(Page extract begins)

Tuesday, January 22, 2013

[Annals of Style: Julie Otsuka and the Sunshine Girls]

Once in a while, I vastly overstep my ridiculous position as a blogger about trolls and make an observation that nobody asked of me. This is one of those times.

Recently I fooeyed my way through Julie Otsuka's The Buddha in the Attic. I try never to quit books, and this one is quite short, so I hung in there without enjoying. It's about the experiences of Japanese mail-order brides in the early 1900s, and while the material itself is fascinating, my issue is with the style of narrative. There are no discernible characters and no sustained plot. The story seeks to account for every woman in every situation, and while the reader's understanding is that much richer and more inclusive, the experience of trying to "follow" anything, as in the usual novel, is frustrating to say the least. Needless to say, who cares what ELLENWatch think's? The Buddha in the Attic was nominated for a National Book Award and has won three other prizes.

(Page extract ends)
(Information provided begins)

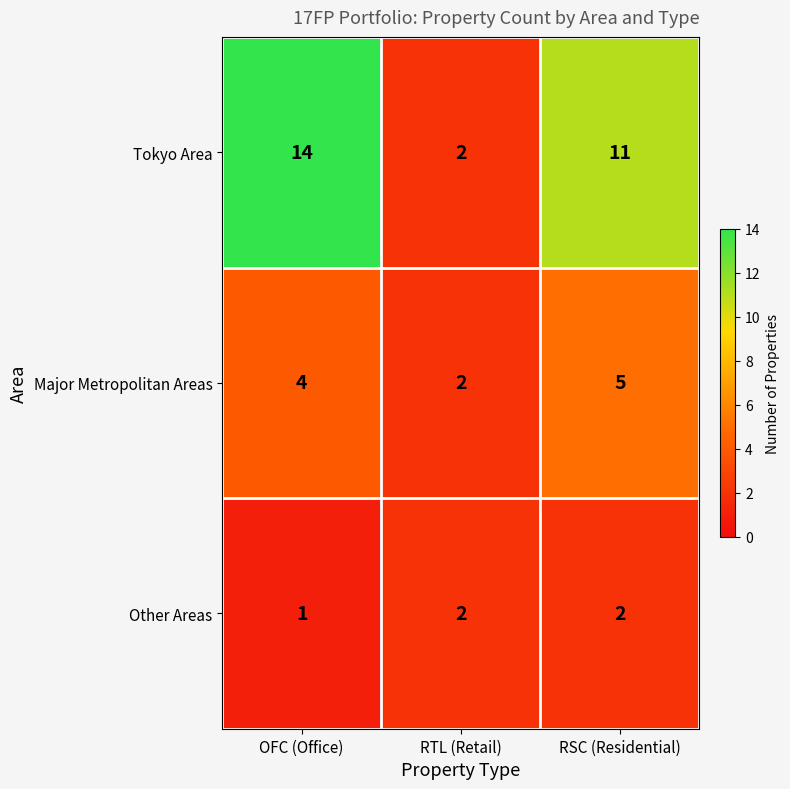

What is the greatest value displayed?

14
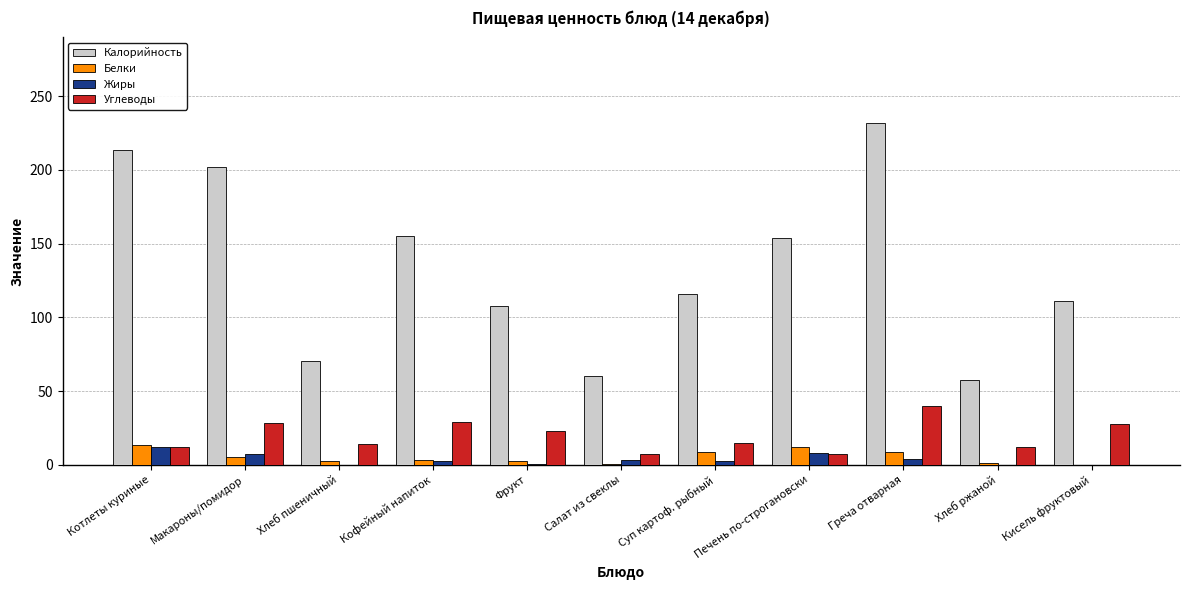

How many series are shown in this chart?

4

(Information provided ends)

Prompt:
According to the blog post, which award was The Buddha in the Attic nominated for? Please answer in a few words.

Solution:
A National Book Award.